Saturday, December 22, 2012

the big steam

For some reason I woke up at 7:30 am today and couldn't go back to sleep.  There are a handful of days in any given year when, for me, waking at 7:30 am is cause for suicidal ideation, and this was one of them.

I'm on "winter break" from college.  As the last day of our third semester of nursing school approached, the sane students in my cohort (everyone but me) looked forward to the freedom, festivities, and fun winter break can deliver.  I, on the other hand, was very afraid.  When I woke (at the reasonable hour of 10 am) the day after I took my final exam, I felt lost.  No test to study for, no paper to write.  Nothing but a yawning expanse of free days for nearly a month.  Free time is not my friend during the winter months here in Alaska, at least not in Kenai, where I live when I'm not in school.  I don't have trouble with free time during the summer because I can ride my bicycle at any hour of the day or night (what night?) and when I ride my bicycle I'm in heaven.

Last winter I bought a second hand bike with studded tires so that I could ride during the dark months.  Soon thereafter I learned that there is more to winter riding than studded tires.  There's the 30 minutes it takes to layer on long underwear, fleece pants, wool socks, ski pants, a couple of shirts, air activated heat pads in the toes of my snow boots, leg warmers over the ski pants, jacket, neck warmer, beanie, face warmer, helmet, and gloves.  There's the fact that what from the street looks like a plowed bike path is really a potentially deadly trek through the Himalaya; humping up and down even small piles of snow and globs of ice is a lot more work (and more dangerous) than it would seem.  There's the fact that when one breathes through a face warmer, one's glasses fog up.  Over and over again.  And, stopping to wipe them with a tissue only makes them steam up more.

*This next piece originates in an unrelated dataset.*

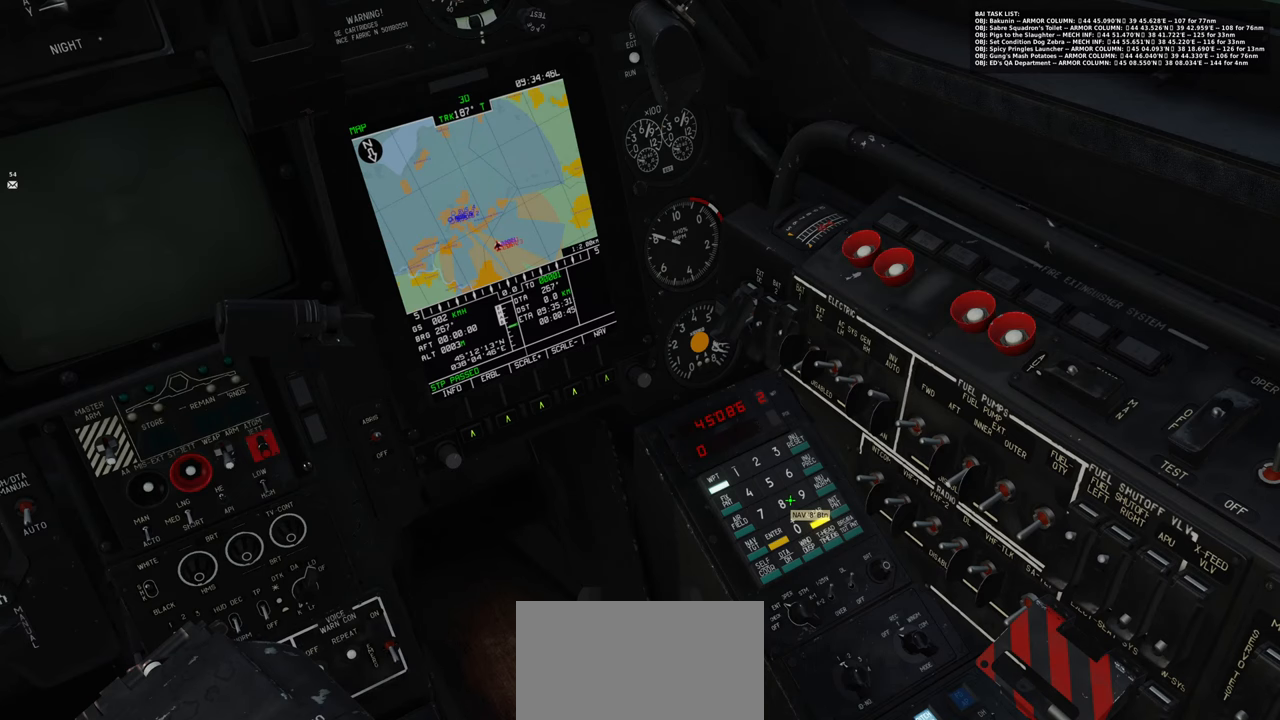
{"buttons": [], "left_stick": "center", "right_stick": "center", "events": []}
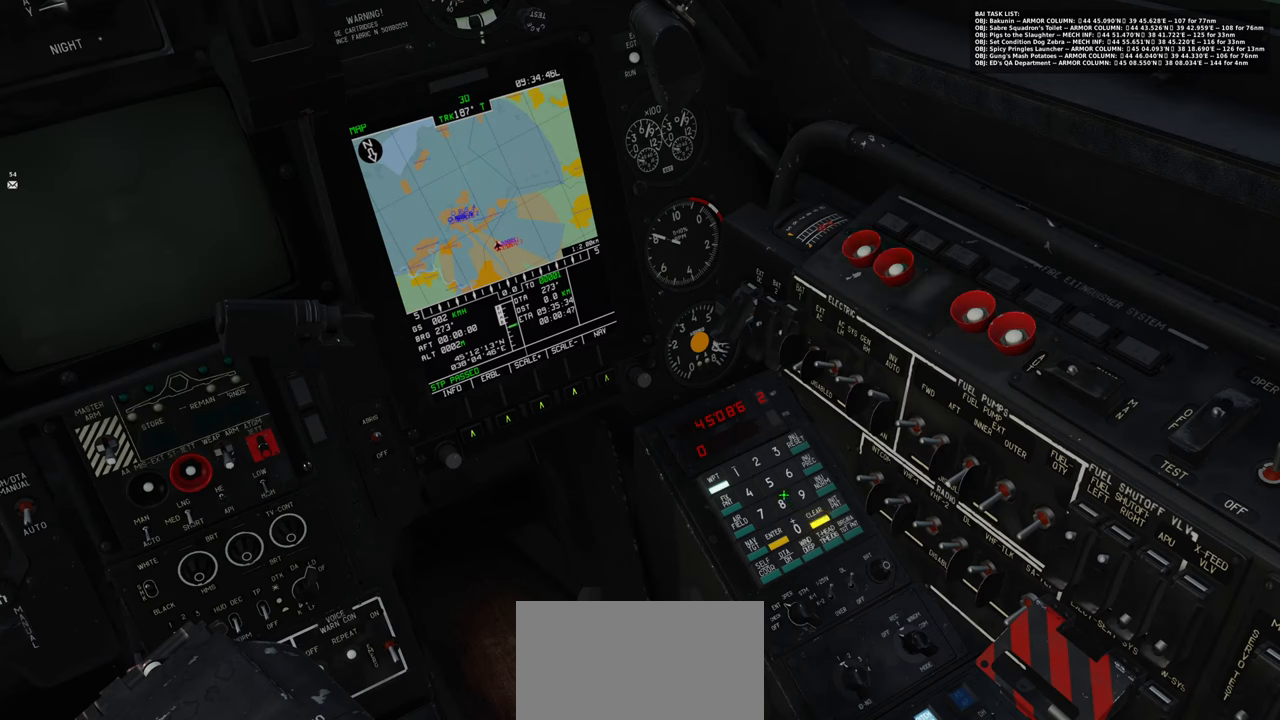
{"buttons": [], "left_stick": "center", "right_stick": "center", "events": []}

I looked at the thermometer at 7:40 am knowing that unless I could get some exercise today I'd probably wander out onto an ice floe and drift toward the Bering Sea.  For some reason I also considered, albeit only for a millisecond, flying to Las Vegas and finding some cocaine. Colorful, right?  Know what happens to nurses who get caught with cocaine?  They don't get to be nurses anymore.  Not only that, I don't drink alcohol or use drugs, and I don't like Las Vegas because it's too hot.  I've been terminally bored since I came home, and today was the bore-peak.  The thermometer read -16 F.  I stared at it and a single tear rolled from my right eye.  The sun wasn't going to come up for hours, and even then, would be making only a brief appearance.  I was screwed.  Way too cold to ride.

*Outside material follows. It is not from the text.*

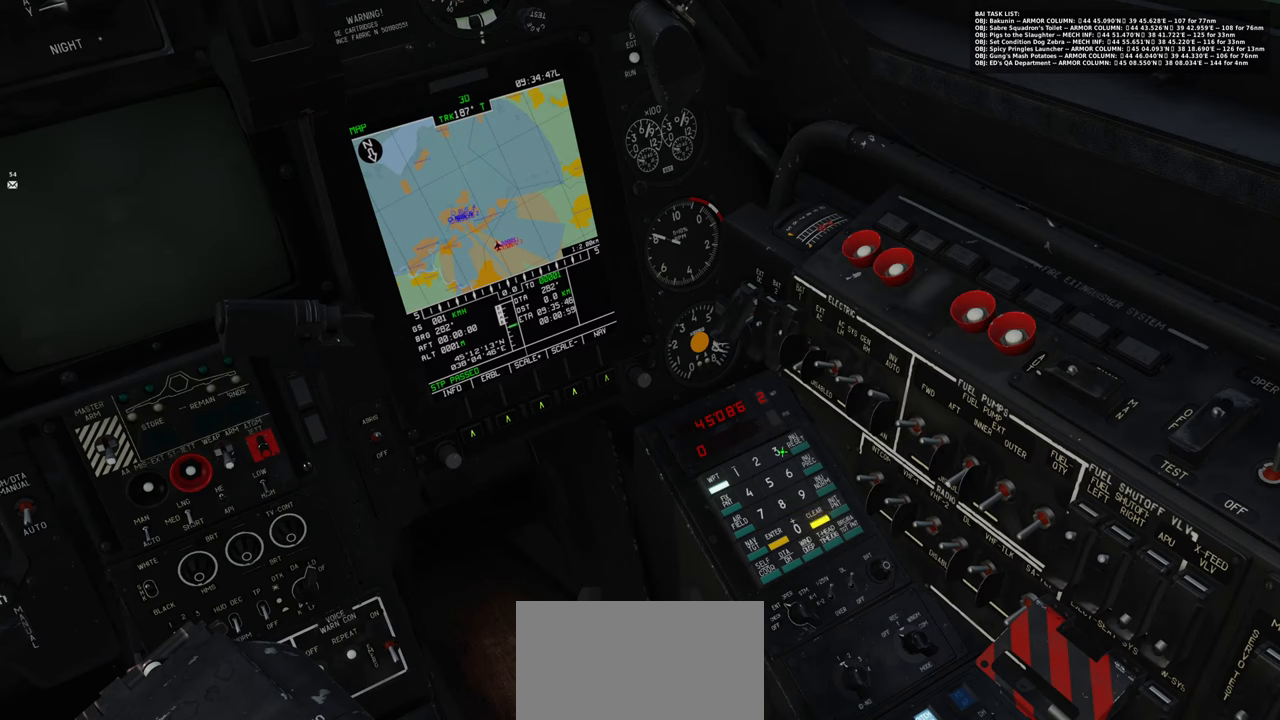
{"buttons": [], "left_stick": "center", "right_stick": "center", "events": [[150, "R1", "up"], [217, "right_stick", "down"], [367, "right_stick", "center"]]}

Once again, my sister Linda talked me back from the edge.  I called her and made my case for rushing out and buying a stationary bike (maybe $250).  Sounded perfectly reasonable to me.  She reminded me that I have a stationary bike at my place in Anchorage and that I'm only home for a couple of weeks. "So?", I thought.  What the hell does she know?  She then suggested that I see if any of the local gyms had day rates.  I sulked.  That would be so much work, calling around to the gyms!  Spending $250 on a piece of exercise equipment sounded a lot easier.

I hung up and called the gym.  $10.30 (I know, weird number) for one day gym usage.  Drove 8 miles to said gym, swapped snow boots, gloves, and full length down coat for gymlike attire and got on the bike.  50 minutes later, soaked with sweat, the world was a very different place, and still is as I write this.  The snow sparkles, the temperature is "brisk", and the big steam that rises from the ocean when the air is -16 is a glorious phenomenon instead of a horrifying reminder of how cold it is outside.

Ah, the joys of whipping up a cocktail of seasonal affective disorder, boredom, and a little bit of plain old cranky.

Only 24 days until school starts again.  Not a moment too soon.